After spending a few months with anxiety, at the age of 28, I was diagnosed with breast cancer. I remember that the ways in which they told me were anything but encouraging, given that in addition to that, they mentioned the side effects of chemotherapy as I could become sterile, all in the same appointment. (Luckily, not all health workers are the same, but I emphasize the lack of tact they had with me, gentlemen, we are people, not numbers) 😔
They transmitted only fear to me, at no time did I hear a word of encouragement, I looked at my mother, she was paralyzed and red, I was somewhere between disconnected and in shock. Thank you that, while the days I was being tested and things were not looking good, my intuition told me that I had to contact a person who had resonated with me when I was experiencing anxiety.
This person had calmed me down selflessly through encouraging calls and audios, he even told me to still let out what I didn't want, not to see it as negative, given that I was going to have an experience from which I was going to learn, and so it was. , my body was expressing a message: I had to fix my life and above all how I treated myself... It resonated a lot with me, intuition is very wise, and until then I considered myself a healthy, athletic girl and anyone who knows me knows that even averse to toxic substances, so I knew that this had more to do with my emotional world and how I perceived life. It was related to what I thought of myself, (I had a low self-concept) I also used to leave myself for last, the opinions of others had a lot of influence on my life, love relationships were usually unbalanced and I cared that others were always well, before myself.
I write this, because I have learned that the disease comes as a message to your life, so that you pay attention... that is, the body warns you with small touches, but if you do not pay attention, the noise is louder, for what you have to take charge of yourself more than ever. ("The body will always reflect how you live in it")

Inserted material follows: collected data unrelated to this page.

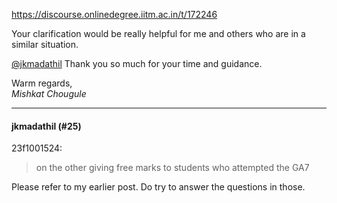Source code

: https://discourse.onlinedegree.iitm.ac.in/t/172246

Your clarification would be really helpful for me and others who are in a similar situation.</p>
<p><a class="mention" href="/u/jkmadathil">@jkmadathil</a> Thank you so much for your time and guidance.</p>
<p>Warm regards,<br/>
<em>Mishkat Chougule</em></p><hr>

<h4>jkmadathil (#25)</h4>
<aside class="quote group-ds-students" data-post="24" data-topic="172246" data-username="23f1001524">
<div class="title">
<div class="quote-controls"></div>
 23f1001524:</div>
<blockquote>
<p>on the other giving free marks to students who attempted the GA7</p>
</blockquote>
</aside>
<p>Please refer to my earlier post. Do try to answer the questions in those.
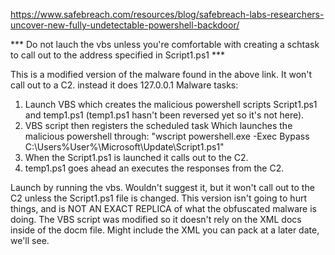 https://www.safebreach.com/resources/blog/safebreach-labs-researchers-uncover-new-fully-undetectable-powershell-backdoor/


*** Do not lauch the vbs unless you're comfortable with creating a schtask to call out to the address specified in Script1.ps1 ***

This is a modified version of the malware found in the above link. It won't call out to a C2. instead it does 127.0.0.1
Malware tasks:

  1. Launch VBS which creates the malicious powershell scripts Script1.ps1 and temp1.ps1 (temp1.ps1 hasn't been reversed yet so it's not here).
  2. VBS script then registers the scheduled task Which launches the malicious powershell through:
        "wscript powershell.exe -Exec Bypass C:\Users\%User%\Microsoft\Update\Script1.ps1"
  3. When the Script1.ps1 is launched it calls out to the C2.
  4. temp1.ps1 goes ahead an executes the responses from the C2. 

Launch by running the vbs.  Wouldn't suggest it, but it won't call out to the C2 unless the Script1.ps1 file is changed. This version isn't going to hurt things, and is NOT AN EXACT REPLICA of what the obfuscated malware is doing. The VBS script was modified so it doesn't rely on the XML docs inside of the docm file. Might include the XML you can pack at a later date, we'll see.
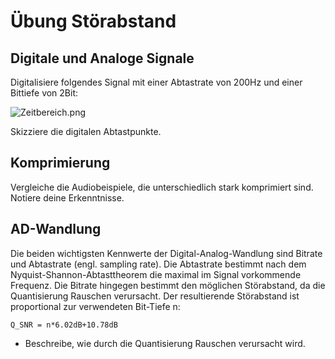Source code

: # Übung Störabstand

## Digitale und Analoge Signale

Digitalisiere folgendes Signal mit einer Abtastrate von 200Hz und einer Bittiefe von 2Bit:

![Zeitbereich.png](Zeitbereich.png)

Skizziere die digitalen Abtastpunkte.

## Komprimierung

Vergleiche die Audiobeispiele, die unterschiedlich stark komprimiert sind.
Notiere deine Erkenntnisse.

## AD-Wandlung

Die beiden wichtigsten Kennwerte der Digital-Analog-Wandlung sind Bitrate und Abtastrate (engl. sampling rate).
Die Abtastrate bestimmt nach dem Nyquist-Shannon-Abtasttheorem die maximal im Signal vorkommende Frequenz.
Die Bitrate hingegen bestimmt den möglichen Störabstand, da die Quantisierung Rauschen verursacht.
Der resultierende Störabstand ist proportional zur verwendeten Bit-Tiefe n:

`Q_SNR = n*6.02dB+10.78dB`

- Beschreibe, wie durch die Quantisierung Rauschen verursacht wird.



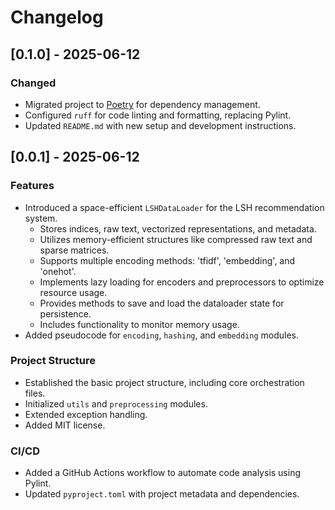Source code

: # Changelog

## [0.1.0] - 2025-06-12

### Changed

- Migrated project to [Poetry](https://python-poetry.org/) for dependency management.
- Configured `ruff` for code linting and formatting, replacing Pylint.
- Updated `README.md` with new setup and development instructions.

## [0.0.1] - 2025-06-12

### Features

- Introduced a space-efficient `LSHDataLoader` for the LSH recommendation system.
  - Stores indices, raw text, vectorized representations, and metadata.
  - Utilizes memory-efficient structures like compressed raw text and sparse matrices.
  - Supports multiple encoding methods: 'tfidf', 'embedding', and 'onehot'.
  - Implements lazy loading for encoders and preprocessors to optimize resource usage.
  - Provides methods to save and load the dataloader state for persistence.
  - Includes functionality to monitor memory usage.
- Added pseudocode for `encoding`, `hashing`, and `embedding` modules.

### Project Structure

- Established the basic project structure, including core orchestration files.
- Initialized `utils` and `preprocessing` modules.
- Extended exception handling.
- Added MIT license.

### CI/CD

- Added a GitHub Actions workflow to automate code analysis using Pylint.
- Updated `pyproject.toml` with project metadata and dependencies.
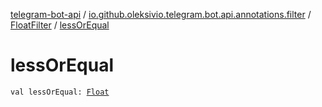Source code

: [telegram-bot-api](../../index.md) / [io.github.oleksivio.telegram.bot.api.annotations.filter](../index.md) / [FloatFilter](index.md) / [lessOrEqual](./less-or-equal.md)

# lessOrEqual

`val lessOrEqual: `[`Float`](https://kotlinlang.org/api/latest/jvm/stdlib/kotlin/-float/index.html)
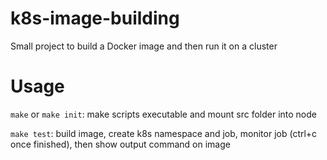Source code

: # k8s-image-building
Small project to build a Docker image and then run it on a cluster

# Usage
`make` or `make init`: make scripts executable and mount src folder into node

`make test`: build image, create k8s namespace and job, monitor job (ctrl+c once finished), then show output command on image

This person that I have previously described is Michaël Hontelé. 😊
He is the one who spoke to me from love and who made me lose my fear. This is how I entered into a process with alternative techniques, as well as deep psycho-emotional work. Thank God for a chemical-free treatment along with emotional support that made me heal, therefore, I will be eternally grateful for having found him just when I needed it most.🙏🏻🧡
It was not at all easy, because in my own family, there were contradictions, because how was I going to leave aside the established traditional method to cure this? (chemotherapy) adding on top of the pressure that the hospital exerted by calling home every day.
Even with fears, given that in these cases the time factor is important, I followed my heart and in a few days I felt the full support of my family, which gave me all the strength to enter into this procedure.

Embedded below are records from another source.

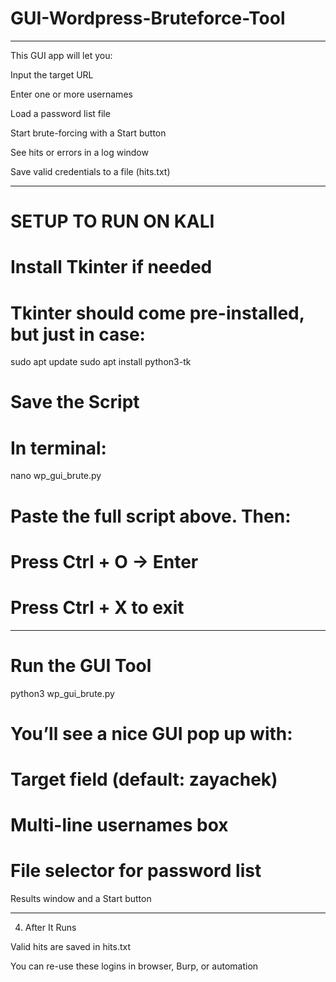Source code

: # GUI-Wordpress-Bruteforce-Tool
---
This GUI app will let you:

Input the target URL

Enter one or more usernames

Load a password list file

Start brute-forcing with a Start button

See hits or errors in a log window

Save valid credentials to a file (hits.txt)

---
# SETUP TO RUN ON KALI

# Install Tkinter if needed #

# Tkinter should come pre-installed, but just in case:

sudo apt update
sudo apt install python3-tk

# Save the Script

# In terminal: #

nano wp_gui_brute.py

# Paste the full script above. Then:

# Press Ctrl + O → Enter

# Press Ctrl + X to exit

---

# Run the GUI Tool

python3 wp_gui_brute.py

# You’ll see a nice GUI pop up with:

# Target field (default: zayachek)

# Multi-line usernames box

# File selector for password list

Results window and a Start button



---

4. After It Runs

Valid hits are saved in hits.txt

You can re-use these logins in browser, Burp, or automation

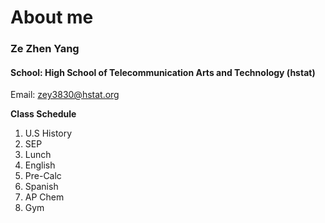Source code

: # About me

### Ze Zhen Yang

#### School: High School of Telecommunication Arts and Technology (hstat)  
Email: zey3830@hstat.org

**Class Schedule**

1. U.S History  
2. SEP  
3. Lunch  
4. English  
5. Pre-Calc  
6. Spanish  
7. AP Chem  
8. Gym
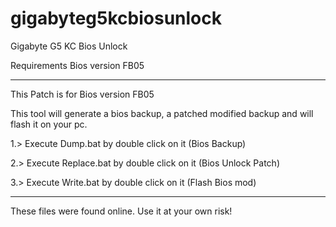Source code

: # gigabyteg5kcbiosunlock
Gigabyte G5 KC Bios Unlock

Requirements 
Bios version FB05

---

This Patch is for Bios version FB05

This tool will generate a bios backup, a patched modified backup and will flash it on your pc. 

1.> Execute Dump.bat by double click on it (Bios Backup)

2.> Execute Replace.bat by double click on it (Bios Unlock Patch)

3.> Execute Write.bat by double click on it (Flash Bios mod)


---

These files were found online.
Use it at your own risk!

Along the way, obviously not entirely easy, I came face to face with myself, I saw my mother crying and I wondered why I, and at this age, saw my peers making their life plans... (blessed comparisons 🙄) but I said better if I changed it, it would be a reason for me 🤔 and that's when I realized the transformative power that I entered into... well, to leave relationships that were not in tune with me, value those that were even more yes, stop blaming myself for past experiences, learn to appreciate the present that we take for granted and each day is unique, learn not to judge, discover my purpose in life, value myself for transmuting this fear into learning... and Of course, I value my family and friends enormously, even though at first it sounded like Chinese to them, they supported me at all times.
The most important thing and why I write this, is to encourage anyone who is going through a similar situation, to remember the power we have in our lives, when we do not fall into the role of victims but rather creators of our circumstances.
The sooner we start listing all the good things in our lives and when faced with difficulties, take the position of thinking positively, about what I can do and learn from it, your life changes completely and always for the better.
Remember that we are here to enjoy, not to put up with friendships or loves that don't add up and even less feelings of guilt and shame... we are already bombarded with negativity and fear constantly... (television, gossip, envy) and that yes it is the disease.
Life is not that, life is learning to flow with ups and downs and above all align with ourselves without paying attention to what they will say since the most important voice is the one we have in our hearts ❤
To whoever is reading this, I send you a lot of light, wherever you are in your process.